PROFESSIONAL EXPERIENCE AND RESEARCH INTERESTS
Dr. Gary Denton is Professor of Environmental Toxicology at WERI and has worked on environmental issues for the past 30 years. As a Ph.D. student in the early 1970s, he was among the first group of scientists to look closely at the behavior of PCBs in the environment and studied their uptake and loss in commercial shellfish from Southampton waters, in the UK. In 1974, he was awarded a post-doctoral Research Fellowship from James Cook University of north Queensland, in Townsville, Australia, to investigate the impact of a recently constructed nickel refinery on a shallow bay receiving effluent discharged from the facility. The work yielded a number of important publications in the realm of heavy metal research, particularly in areas related to environmental monitoring, toxicity testing, and accumulation and depuration kinetics. The baseline monitoring program and bioindicator surveys that emerged from this work were later extended by Dr. Denton to key offshore locations within the Great Barrier Reef Province and remain as important milestones in the water quality database for the region. One of several offshoots of this research focused on the utility of giant clams as sentinels of heavy metal pollution in coral reef waters, an approach that has since been adopted by scientists elsewhere in the Pacific.
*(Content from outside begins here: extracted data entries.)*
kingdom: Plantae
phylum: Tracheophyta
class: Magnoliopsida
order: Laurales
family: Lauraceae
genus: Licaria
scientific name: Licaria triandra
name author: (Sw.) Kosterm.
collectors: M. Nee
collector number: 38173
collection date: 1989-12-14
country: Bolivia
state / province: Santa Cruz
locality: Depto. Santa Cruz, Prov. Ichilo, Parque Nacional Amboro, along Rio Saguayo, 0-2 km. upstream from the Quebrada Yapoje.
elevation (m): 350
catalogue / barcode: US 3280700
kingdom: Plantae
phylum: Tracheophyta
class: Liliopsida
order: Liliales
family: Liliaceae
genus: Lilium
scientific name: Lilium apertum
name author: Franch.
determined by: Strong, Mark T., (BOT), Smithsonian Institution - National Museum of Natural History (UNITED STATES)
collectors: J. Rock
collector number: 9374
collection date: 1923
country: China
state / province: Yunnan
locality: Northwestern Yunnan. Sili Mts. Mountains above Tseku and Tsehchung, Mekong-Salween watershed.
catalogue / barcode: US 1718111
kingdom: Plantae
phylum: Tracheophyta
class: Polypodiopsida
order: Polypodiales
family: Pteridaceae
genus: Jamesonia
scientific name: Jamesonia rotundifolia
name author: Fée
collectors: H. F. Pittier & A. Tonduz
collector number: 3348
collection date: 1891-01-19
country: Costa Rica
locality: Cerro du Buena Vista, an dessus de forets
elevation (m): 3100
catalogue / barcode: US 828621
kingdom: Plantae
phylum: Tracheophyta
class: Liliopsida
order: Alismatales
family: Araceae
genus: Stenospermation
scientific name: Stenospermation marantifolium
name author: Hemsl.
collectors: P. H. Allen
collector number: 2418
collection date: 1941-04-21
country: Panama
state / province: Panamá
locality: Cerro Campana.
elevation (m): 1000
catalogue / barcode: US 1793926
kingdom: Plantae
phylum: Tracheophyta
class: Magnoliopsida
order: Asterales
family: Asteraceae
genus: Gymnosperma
Dr. Denton joined the WERI faculty in 1990. His primary research interests center around water quality with emphasis on contaminant transport, fate and toxicity. Some of his recently completed works deal with the aqueous chemistry of local wetlands, toxic contaminants in harbor sediments and biota, pesticide persistence and mobility in local soils, the biological impact of urban runoff on coastal communities, and nutrient enrichment of nearshore waters. He is currently examining the ecological impact of landfill leachate streams on a receiving watershed, evaluating the reliability of current USEPA microbiological standards for monitoring the recreational health of surface waters, and determining the distribution and abundance of PCBs and other persistent chlorinated compounds in a critical swampland habitat impacted by a power plant and other facilities of military origin. Dr. Denton is a member of the Graduate Faculty at UOG, and past two-term Chairman of the Environmental Science Master’s Degree Program. He teaches graduate courses in environmental toxicology and chairs a number of graduate thesis committees. He is a member of the Society of Environmental Toxicology and Chemistry and has published over 40 peer reviewed professional journal articles, book chapters, and technical reports.